Como construir uma ordem social democrática respeitada se alguns grupos sociais e indivíduos querem se colocar acima dela e colocar outros fora dela? Ou melhor, como falar em império da Lei se há cidadãos mais iguais do que os outros? Não seria essa a primeira violência a ser combatida? A violência do monopólio privado da Justiça e dos Direitos? Solidarizo-me com a população indígena sul-mato-grossense que resiste sem medo e destemor, dando a vida e o sangue, contra o poder instituído que lhes nega o direito de viver.

Referência Bibliográfica

CARNEIRO DA CUNHA, Manuela.(org.). História dos Índios no Brasil. São Paulo, Companhia das Letras, 1992.

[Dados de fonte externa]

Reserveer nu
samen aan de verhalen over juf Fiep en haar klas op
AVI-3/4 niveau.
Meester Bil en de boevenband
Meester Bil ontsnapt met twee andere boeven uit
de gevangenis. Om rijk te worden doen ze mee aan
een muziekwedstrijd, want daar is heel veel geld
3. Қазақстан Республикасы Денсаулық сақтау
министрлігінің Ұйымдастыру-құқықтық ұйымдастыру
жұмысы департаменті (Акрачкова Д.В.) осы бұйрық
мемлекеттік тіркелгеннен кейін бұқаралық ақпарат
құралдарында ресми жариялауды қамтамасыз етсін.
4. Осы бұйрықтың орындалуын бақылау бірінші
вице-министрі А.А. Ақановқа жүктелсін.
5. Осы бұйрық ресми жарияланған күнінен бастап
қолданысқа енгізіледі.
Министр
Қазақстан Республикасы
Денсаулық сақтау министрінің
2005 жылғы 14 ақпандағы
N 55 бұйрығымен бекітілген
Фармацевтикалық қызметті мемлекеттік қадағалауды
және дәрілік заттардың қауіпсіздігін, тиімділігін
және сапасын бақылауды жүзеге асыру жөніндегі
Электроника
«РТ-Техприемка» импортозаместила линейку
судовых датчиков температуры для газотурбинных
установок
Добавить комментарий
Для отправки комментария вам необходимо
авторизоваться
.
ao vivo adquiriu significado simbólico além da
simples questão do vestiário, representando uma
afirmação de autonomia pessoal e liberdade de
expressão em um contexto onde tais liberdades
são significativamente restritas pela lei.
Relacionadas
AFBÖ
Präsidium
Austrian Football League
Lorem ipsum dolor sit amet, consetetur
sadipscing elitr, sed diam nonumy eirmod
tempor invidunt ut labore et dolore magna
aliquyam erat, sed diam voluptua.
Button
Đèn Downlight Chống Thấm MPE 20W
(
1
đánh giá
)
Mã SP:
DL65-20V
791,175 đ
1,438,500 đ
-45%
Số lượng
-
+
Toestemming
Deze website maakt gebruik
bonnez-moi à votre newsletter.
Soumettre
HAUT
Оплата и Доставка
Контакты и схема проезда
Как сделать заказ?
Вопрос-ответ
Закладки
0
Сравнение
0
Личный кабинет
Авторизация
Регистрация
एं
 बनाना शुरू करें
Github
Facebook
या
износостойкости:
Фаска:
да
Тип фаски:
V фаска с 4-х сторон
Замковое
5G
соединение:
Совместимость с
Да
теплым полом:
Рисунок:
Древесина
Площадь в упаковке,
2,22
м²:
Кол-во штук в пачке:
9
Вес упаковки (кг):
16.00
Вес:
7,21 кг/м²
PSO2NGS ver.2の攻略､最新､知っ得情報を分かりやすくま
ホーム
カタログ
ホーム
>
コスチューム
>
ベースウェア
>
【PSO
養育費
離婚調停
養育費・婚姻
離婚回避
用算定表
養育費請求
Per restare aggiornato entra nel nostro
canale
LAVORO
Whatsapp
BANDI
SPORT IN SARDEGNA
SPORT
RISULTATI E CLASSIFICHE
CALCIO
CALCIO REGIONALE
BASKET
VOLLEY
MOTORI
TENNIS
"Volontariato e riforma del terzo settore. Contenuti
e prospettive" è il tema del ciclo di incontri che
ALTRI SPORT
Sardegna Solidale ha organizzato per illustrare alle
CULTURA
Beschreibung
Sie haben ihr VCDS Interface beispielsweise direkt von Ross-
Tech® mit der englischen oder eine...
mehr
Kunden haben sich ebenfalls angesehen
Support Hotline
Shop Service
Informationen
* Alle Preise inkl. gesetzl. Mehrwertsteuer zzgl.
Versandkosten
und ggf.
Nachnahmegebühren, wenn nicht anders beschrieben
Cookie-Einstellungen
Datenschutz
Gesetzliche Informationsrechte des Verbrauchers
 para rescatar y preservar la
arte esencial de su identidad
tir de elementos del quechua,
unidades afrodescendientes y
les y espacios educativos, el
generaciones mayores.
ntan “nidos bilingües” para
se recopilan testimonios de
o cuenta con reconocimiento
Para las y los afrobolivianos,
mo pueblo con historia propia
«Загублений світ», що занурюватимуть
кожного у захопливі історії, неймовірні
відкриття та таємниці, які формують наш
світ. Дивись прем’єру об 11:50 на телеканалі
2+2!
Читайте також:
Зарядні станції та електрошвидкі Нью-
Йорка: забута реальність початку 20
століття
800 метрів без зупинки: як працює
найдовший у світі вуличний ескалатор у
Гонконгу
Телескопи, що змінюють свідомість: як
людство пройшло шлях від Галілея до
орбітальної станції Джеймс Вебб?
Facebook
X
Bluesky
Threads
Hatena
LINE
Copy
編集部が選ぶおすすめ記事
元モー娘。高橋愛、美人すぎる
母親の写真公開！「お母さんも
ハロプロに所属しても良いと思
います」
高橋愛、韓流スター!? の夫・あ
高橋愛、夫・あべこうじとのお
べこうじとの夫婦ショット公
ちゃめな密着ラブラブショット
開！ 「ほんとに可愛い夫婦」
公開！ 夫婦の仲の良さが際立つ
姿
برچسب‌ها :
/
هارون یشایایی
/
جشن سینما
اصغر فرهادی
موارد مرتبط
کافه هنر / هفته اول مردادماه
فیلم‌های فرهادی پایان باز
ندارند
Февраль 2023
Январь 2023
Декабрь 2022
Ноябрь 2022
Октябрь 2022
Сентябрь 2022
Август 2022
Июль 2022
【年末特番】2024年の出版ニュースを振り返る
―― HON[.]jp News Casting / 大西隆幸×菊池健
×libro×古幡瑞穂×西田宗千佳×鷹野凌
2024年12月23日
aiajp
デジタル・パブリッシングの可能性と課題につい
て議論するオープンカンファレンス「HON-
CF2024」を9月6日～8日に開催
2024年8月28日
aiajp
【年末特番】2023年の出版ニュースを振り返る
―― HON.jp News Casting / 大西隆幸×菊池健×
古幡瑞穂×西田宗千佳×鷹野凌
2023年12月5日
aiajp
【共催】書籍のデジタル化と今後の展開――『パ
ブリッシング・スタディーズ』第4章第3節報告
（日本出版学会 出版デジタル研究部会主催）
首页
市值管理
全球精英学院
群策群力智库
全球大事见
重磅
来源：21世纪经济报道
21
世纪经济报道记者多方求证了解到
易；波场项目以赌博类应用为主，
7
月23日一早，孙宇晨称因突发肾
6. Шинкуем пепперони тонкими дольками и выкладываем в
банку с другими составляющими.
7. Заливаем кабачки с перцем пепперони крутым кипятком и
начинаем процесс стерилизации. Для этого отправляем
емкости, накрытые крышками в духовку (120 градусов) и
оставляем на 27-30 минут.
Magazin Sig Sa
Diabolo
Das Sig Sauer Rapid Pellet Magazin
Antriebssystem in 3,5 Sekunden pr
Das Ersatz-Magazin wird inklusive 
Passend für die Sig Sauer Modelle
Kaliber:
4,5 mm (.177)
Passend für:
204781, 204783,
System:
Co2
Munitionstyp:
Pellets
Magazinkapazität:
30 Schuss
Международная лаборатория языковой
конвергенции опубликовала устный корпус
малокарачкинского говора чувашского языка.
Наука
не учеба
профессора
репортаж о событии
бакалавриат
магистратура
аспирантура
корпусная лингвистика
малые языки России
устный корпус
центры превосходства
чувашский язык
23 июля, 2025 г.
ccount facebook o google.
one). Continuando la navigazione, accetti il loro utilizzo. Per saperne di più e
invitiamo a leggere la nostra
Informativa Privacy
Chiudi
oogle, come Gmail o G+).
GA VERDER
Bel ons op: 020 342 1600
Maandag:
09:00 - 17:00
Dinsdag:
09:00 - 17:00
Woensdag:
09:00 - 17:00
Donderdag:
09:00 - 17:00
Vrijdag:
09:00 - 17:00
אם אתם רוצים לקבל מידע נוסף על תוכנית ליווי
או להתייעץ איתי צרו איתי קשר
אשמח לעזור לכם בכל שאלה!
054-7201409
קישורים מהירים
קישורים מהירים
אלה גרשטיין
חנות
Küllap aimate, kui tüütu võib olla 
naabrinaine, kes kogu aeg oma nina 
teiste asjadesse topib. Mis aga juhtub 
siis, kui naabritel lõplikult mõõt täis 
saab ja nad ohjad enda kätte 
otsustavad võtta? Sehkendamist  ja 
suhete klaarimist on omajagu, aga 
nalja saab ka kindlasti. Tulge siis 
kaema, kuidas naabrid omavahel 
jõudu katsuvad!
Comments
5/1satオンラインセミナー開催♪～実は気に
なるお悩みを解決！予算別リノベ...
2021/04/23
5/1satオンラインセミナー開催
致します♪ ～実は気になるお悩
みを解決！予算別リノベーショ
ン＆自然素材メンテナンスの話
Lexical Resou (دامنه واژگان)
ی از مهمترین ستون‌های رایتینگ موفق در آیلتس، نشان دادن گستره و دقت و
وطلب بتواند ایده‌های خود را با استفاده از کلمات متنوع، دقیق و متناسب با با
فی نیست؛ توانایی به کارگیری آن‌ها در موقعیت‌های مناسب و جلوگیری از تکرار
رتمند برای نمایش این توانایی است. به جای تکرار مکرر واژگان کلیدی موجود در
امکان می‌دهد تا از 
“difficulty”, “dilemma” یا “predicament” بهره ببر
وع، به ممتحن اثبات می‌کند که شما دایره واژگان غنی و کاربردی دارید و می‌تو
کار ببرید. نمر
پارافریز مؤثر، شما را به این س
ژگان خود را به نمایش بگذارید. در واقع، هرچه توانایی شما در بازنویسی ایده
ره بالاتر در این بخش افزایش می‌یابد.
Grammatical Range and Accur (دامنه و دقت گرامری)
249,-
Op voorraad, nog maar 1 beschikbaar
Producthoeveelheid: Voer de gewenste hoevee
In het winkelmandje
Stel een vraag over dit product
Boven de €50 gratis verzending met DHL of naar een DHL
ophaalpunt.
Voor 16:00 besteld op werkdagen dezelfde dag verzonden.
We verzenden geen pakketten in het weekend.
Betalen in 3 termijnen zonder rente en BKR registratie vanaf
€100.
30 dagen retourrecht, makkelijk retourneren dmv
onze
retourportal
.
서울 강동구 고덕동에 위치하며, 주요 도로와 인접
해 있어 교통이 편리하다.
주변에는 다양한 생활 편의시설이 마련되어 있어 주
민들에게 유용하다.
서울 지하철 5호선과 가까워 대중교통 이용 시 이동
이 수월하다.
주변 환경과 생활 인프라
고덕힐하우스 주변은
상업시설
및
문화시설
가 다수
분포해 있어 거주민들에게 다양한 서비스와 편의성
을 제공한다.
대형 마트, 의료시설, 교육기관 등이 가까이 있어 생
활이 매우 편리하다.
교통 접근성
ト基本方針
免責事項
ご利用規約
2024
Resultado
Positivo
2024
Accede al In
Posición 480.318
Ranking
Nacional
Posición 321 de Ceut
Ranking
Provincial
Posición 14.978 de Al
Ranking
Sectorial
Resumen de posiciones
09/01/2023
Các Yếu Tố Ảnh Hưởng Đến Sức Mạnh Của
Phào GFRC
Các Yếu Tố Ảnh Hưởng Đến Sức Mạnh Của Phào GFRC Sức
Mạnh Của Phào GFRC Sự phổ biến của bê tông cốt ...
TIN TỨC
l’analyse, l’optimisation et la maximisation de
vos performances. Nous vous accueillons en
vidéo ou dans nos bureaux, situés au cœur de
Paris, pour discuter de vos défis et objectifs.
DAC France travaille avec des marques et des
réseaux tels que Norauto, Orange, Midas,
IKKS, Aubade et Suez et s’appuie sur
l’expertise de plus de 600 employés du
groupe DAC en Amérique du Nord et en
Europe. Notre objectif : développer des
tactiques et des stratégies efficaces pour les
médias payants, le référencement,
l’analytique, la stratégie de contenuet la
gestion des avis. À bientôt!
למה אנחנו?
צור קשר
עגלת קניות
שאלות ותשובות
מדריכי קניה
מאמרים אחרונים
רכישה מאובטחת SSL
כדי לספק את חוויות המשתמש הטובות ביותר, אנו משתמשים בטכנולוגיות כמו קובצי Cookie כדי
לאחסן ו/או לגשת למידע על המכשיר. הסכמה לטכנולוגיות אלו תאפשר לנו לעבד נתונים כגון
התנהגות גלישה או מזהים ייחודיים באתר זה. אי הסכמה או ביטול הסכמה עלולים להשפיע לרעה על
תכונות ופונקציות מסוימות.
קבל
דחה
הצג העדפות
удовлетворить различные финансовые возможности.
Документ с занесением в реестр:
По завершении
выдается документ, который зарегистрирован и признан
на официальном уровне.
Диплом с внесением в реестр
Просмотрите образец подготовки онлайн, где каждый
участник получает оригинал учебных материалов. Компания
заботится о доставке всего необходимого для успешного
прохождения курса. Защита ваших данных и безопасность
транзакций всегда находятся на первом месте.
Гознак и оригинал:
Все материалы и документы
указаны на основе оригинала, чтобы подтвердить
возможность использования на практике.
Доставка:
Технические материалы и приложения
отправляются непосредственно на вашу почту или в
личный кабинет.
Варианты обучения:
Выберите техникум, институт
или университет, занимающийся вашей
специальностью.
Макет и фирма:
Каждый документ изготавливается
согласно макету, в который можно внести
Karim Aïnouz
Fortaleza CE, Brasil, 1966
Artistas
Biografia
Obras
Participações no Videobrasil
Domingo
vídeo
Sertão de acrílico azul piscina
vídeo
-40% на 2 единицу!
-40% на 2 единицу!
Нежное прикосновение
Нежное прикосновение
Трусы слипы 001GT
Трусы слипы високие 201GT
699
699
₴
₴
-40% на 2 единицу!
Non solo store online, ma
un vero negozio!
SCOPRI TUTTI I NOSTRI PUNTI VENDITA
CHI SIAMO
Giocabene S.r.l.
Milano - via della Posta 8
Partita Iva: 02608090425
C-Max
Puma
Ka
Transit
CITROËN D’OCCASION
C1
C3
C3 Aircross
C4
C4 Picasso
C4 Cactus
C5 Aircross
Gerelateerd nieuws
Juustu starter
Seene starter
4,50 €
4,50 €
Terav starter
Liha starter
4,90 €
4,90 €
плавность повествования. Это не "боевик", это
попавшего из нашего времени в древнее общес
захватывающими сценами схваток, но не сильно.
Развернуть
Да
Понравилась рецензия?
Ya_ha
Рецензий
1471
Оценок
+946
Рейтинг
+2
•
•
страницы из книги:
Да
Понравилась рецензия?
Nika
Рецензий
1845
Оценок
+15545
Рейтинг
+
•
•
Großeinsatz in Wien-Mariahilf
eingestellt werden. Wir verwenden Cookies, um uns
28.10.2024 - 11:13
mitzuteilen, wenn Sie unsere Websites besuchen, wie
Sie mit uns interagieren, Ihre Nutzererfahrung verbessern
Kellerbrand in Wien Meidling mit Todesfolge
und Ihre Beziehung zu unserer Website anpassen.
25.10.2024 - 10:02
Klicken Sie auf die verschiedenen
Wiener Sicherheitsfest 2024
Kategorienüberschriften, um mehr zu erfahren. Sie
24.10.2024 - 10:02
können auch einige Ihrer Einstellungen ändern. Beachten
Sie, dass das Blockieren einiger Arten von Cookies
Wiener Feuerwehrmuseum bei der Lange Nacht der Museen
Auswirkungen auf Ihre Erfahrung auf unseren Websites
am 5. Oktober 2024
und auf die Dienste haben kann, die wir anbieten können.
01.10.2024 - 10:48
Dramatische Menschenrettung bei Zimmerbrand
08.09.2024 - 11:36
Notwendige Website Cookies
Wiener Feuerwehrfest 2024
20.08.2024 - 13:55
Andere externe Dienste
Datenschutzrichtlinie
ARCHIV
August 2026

CIMI. AS VIOLÊNCIAS CONTRA OS POVOS INDÍGENAS EM MATO GROSSO DO SUL: E as resistências do Bem Viver por uma Terra Sem Males. Dados: 2003–2010. MS:CIMI/MS, 2011 Disponível em:<http://www.cimi.org.br/pub/MS/Viol_MS_2003_2010.pdf >.Consultado em:30.05.2013

EREMITES DE OLIVEIRA, Jorge; PEREIRA, Levi Marques. TERRA INDÍGENA BURITI: perícia antropológica, arqueológica e histórica sobre uma terra terena na Serra de Maracaju, Mato Grosso do Sul. Dourados,Ms: EDITORA UFGD, 2012. Disponível em: <http://www.ufgd.edu.br/editora/catalogo/terra-indigena-buriti-pericia-antropologica-arqueologica-e-historica-sobre-uma-terra-terena-na-serra-de-maracaju-mato-grosso-do-sul-jorge-eremites-de-oliveira-e-levi-marques-pereira >.

*Igor Vitorino da Silva – Historiador e professor de História Campus Nova Andradina/IFMS.